Dr Gillian Brydson, Head of Education at Dumfries & Galloway Council, said:

“Dumfries & Galloway is a region which combines the traditional with a forward looking economic perspective. This STEM programme has given us a platform to showcase many STEM opportunities in our rural context.  Our traditional employers welcomed the group to demonstrate how their industries continue to evolve and embrace STEM – this is important for our young people as many jobs for the future will be within these sectors. It is through equipping our pupils with STEM attitudes and attributes that we will prepare, enable and inspire the growth of our local economy.”

As part of the two-day tour, the delegation observed technology used in the egg and dairy industries at Elrig Farm, Port William and Brigehouse Farm, Whithorn.  Engineering used by small businesses in the food and drink sector and the biodiversity of gardens were explored in detail.

The group of eight visited sites including the National Trust for Scotland’s Threave Gardens and Estate, Galloway Hydropower Scheme at Tongland Power Station, Crafty Distillery in Newton Stewart, River Cree Hatchery and Habitat Trust.

Karen Creighton, Primary Science Development Officer (PSDO) for Dumfries & Galloway, said:

“We’re really addressing two issues here in terms of broadening the STEM educational mind set within rural communities such as those here in Dumfries & Galloway. One is the well-reported ‘brain drain’ in rural areas with many young people moving to cities once they leave school in the belief there is a need to do so to pursue career opportunities. The other is the need for a new generation to be equipped with the STEM skills industries needs to thrive in the decades to come.

“There are some absolutely fantastic examples of STEM in action across a range of very diverse settings in Dumfries & Galloway. It is wonderful to highlight that breadth of innovation and use that to inspire the teaching of the next generation.”

The event was delivered with the support of Dumfries & Galloway’s Education Officer David Maxwell. He added:

“Our aim is to promote, enthuse and recognise the importance of STEM in our nurseries and schools. We are working to enable and build STEM-related knowledge and skills to better secure our young people’s futures and for our region to thrive.  STEM is vital for our region’s future.”

RAiSE is a four-year pilot, funded and delivered by The Wood Foundation, Education Scotland and participating local authorities, to increase the confidence and skills of teachers to deliver effective and engaging science education to primary pupils.

PSDOs from eight regions are currently supporting more than 780 primary schools through professional development training, knowledge sharing and fostering networks for science learning.

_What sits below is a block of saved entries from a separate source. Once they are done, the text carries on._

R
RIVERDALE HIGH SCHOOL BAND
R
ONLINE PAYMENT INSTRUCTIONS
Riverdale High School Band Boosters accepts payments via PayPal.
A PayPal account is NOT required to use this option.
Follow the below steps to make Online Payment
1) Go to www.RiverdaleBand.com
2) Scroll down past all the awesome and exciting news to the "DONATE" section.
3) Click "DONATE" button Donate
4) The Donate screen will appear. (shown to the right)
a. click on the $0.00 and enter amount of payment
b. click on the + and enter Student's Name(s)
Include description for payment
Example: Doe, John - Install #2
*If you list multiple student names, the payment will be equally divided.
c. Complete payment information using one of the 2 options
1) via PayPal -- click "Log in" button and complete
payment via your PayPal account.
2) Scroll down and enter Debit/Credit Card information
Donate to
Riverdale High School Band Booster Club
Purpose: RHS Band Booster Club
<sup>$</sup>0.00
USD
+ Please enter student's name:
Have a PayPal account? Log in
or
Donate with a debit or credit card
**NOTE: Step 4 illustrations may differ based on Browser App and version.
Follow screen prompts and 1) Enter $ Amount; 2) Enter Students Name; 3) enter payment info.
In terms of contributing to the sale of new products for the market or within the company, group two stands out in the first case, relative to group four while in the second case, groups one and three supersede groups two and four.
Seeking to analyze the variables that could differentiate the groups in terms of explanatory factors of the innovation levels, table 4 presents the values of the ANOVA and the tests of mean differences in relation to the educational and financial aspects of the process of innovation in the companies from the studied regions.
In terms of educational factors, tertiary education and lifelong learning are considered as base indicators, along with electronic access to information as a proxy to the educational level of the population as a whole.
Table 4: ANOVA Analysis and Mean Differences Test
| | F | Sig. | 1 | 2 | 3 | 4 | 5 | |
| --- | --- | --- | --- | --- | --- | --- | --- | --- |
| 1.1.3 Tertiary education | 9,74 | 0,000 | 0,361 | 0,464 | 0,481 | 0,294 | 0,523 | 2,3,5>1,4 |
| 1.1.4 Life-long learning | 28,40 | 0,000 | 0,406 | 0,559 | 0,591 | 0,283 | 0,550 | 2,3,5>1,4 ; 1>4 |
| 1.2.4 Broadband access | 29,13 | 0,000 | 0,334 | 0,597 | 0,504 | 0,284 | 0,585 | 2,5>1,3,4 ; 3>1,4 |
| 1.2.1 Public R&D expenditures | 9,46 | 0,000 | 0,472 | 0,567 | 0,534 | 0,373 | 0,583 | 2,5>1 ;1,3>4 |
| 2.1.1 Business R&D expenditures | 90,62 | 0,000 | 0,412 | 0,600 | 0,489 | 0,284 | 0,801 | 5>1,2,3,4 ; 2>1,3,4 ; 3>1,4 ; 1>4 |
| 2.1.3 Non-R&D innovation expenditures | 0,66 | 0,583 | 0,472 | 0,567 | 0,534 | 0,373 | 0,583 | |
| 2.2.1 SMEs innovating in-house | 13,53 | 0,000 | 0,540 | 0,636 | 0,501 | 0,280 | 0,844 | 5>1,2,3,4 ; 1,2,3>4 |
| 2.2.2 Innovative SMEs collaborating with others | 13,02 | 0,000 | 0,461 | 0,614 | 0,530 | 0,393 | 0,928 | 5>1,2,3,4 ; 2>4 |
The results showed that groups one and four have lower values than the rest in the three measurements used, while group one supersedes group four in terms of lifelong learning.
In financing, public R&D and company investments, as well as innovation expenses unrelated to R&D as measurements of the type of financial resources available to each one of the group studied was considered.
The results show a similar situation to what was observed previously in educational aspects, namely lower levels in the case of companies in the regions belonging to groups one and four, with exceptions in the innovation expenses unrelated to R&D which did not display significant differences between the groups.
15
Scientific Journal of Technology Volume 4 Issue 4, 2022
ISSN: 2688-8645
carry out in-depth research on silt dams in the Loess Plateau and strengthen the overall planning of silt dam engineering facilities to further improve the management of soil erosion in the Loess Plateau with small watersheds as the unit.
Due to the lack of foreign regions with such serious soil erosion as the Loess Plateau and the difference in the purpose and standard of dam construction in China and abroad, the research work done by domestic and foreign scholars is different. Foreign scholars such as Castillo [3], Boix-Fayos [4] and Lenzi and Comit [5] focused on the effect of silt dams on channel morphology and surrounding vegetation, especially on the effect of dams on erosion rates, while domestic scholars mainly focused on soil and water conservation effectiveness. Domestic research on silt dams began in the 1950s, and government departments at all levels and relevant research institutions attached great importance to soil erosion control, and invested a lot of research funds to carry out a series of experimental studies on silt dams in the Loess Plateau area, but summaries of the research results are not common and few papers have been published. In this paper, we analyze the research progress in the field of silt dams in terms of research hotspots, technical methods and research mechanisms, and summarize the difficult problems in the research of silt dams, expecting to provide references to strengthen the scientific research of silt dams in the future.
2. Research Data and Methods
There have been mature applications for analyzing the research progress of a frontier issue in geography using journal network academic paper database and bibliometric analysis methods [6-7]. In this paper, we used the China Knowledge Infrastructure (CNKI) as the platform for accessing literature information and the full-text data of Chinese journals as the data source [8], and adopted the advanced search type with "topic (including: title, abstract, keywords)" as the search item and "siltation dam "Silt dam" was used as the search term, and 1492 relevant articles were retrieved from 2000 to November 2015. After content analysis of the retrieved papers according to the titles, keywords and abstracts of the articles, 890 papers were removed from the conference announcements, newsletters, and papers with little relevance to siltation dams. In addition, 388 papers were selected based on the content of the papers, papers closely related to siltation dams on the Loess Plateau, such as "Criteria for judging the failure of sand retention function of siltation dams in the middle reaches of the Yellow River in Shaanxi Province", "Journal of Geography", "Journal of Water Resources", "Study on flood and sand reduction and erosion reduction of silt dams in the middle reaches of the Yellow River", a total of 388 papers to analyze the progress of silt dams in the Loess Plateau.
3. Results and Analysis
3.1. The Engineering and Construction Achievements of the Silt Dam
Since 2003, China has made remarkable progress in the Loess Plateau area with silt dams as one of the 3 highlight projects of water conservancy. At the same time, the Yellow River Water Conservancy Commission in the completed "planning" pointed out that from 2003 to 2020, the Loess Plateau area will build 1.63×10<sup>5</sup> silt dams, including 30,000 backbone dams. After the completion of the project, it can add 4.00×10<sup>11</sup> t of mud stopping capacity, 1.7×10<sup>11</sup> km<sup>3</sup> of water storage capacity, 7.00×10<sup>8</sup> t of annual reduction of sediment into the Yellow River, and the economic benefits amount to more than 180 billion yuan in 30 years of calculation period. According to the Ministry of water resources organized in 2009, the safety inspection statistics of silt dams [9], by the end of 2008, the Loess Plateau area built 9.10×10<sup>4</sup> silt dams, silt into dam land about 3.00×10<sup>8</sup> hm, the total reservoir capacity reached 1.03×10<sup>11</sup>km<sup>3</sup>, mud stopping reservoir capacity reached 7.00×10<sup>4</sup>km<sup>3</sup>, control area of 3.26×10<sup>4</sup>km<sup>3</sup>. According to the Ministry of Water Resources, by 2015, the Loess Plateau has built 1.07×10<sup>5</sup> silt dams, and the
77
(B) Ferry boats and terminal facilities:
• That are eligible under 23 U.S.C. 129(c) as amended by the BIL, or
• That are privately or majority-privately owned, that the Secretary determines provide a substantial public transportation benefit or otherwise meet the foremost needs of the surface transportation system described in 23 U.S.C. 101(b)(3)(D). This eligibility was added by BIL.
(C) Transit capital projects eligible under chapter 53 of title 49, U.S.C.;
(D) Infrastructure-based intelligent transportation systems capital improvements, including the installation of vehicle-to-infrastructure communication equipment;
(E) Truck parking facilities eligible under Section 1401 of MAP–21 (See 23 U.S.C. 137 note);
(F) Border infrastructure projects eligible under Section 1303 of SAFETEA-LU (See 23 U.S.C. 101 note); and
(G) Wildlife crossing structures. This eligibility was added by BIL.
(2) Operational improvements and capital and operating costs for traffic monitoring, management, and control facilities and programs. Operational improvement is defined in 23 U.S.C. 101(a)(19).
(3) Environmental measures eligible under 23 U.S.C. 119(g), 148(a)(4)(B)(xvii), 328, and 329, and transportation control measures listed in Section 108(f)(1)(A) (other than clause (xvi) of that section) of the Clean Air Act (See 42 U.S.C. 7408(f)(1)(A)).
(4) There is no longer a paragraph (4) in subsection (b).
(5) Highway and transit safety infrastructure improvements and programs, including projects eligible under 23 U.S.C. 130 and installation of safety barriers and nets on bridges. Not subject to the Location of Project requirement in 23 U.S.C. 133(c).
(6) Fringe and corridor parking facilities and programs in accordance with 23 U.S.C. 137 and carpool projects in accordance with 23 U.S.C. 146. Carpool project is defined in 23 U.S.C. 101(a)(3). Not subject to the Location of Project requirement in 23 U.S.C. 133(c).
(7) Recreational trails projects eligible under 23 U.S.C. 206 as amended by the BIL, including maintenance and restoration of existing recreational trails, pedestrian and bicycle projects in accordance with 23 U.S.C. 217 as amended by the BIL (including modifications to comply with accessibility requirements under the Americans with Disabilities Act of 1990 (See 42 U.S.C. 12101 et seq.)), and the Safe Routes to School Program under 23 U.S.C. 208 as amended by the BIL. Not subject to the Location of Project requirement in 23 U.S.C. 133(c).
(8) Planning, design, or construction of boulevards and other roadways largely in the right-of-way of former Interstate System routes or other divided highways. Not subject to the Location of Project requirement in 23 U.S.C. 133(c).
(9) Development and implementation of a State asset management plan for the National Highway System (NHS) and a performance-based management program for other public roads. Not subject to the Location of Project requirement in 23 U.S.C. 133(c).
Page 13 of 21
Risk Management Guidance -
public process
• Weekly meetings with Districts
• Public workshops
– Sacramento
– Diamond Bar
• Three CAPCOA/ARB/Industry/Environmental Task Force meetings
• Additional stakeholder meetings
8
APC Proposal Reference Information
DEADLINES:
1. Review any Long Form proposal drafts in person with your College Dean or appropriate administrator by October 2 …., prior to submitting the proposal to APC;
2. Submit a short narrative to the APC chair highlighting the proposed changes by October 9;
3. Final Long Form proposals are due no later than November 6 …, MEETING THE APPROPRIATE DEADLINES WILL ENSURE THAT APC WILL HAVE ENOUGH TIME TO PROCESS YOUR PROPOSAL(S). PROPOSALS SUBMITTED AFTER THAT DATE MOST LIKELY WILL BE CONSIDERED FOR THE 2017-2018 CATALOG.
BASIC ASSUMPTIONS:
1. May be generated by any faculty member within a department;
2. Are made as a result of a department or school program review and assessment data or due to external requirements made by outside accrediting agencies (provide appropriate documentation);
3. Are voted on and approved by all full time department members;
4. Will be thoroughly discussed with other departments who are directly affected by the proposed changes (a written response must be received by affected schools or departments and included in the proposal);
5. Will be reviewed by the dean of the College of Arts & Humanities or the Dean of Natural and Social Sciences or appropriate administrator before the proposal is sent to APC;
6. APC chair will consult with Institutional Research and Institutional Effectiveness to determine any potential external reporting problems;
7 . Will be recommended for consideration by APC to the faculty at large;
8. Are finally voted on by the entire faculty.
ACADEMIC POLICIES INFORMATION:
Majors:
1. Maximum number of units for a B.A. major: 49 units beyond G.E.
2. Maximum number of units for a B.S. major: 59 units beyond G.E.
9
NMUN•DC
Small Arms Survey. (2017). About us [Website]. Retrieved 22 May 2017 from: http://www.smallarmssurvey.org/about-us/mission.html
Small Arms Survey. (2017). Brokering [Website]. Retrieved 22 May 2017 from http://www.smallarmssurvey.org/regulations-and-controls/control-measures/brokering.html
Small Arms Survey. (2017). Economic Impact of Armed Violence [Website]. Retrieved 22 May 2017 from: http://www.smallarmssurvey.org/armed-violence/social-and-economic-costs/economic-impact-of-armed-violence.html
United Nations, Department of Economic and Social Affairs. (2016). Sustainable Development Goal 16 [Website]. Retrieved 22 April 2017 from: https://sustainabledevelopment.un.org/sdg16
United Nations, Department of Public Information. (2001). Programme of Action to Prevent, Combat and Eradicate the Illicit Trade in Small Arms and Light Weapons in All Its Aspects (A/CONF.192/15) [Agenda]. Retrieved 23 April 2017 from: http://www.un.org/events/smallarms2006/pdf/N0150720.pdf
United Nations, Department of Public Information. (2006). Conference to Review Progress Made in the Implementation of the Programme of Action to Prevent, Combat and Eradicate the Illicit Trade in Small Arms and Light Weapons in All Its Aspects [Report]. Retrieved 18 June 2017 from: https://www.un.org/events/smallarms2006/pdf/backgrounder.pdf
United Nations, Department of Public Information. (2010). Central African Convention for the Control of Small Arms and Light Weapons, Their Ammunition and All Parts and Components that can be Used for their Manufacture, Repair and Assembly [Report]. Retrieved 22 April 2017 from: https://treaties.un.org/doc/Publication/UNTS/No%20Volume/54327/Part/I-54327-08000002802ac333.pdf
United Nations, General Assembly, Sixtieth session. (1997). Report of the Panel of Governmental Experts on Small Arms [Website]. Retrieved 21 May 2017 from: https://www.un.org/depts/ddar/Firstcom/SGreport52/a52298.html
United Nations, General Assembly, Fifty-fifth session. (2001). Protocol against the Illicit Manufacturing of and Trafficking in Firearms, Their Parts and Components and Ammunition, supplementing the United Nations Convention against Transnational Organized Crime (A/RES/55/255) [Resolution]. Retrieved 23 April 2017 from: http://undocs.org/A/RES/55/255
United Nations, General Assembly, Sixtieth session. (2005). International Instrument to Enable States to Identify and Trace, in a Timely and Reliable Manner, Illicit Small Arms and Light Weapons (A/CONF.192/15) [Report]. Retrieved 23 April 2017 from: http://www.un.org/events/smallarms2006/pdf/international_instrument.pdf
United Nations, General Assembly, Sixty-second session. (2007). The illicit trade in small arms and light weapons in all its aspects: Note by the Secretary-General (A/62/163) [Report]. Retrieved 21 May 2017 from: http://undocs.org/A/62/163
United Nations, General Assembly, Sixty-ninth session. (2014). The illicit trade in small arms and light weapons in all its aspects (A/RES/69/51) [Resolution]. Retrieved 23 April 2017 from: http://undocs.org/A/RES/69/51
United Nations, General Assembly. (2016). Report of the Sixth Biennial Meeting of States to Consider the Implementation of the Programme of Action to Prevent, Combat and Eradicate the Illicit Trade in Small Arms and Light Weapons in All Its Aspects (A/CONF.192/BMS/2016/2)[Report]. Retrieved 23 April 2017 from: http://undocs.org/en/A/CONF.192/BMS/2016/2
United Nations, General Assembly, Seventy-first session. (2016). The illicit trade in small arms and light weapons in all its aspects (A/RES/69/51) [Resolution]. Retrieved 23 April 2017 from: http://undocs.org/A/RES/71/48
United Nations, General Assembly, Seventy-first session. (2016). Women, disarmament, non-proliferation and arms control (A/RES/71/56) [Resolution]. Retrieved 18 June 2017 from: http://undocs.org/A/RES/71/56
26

Gayle Duffus is the National Education Officer for RAiSE. She commented:

“Dumfries & Galloway’s RAiSE team is doing fantastic work in establishing meaningful partnerships with local industry which is providing a great context to STEM teaching in the region.

“The point of RAiSE is to work collaboratively while applying local know-how to ensure sustainable and workable networks are in place to truly embed STEM education in primary schools in the long-term.”

The event was also supported by the John Muir Trust, Galloway Forest Dark Sky Park, the planetarium based near Loch Doon and Royal Highland Educational Trust.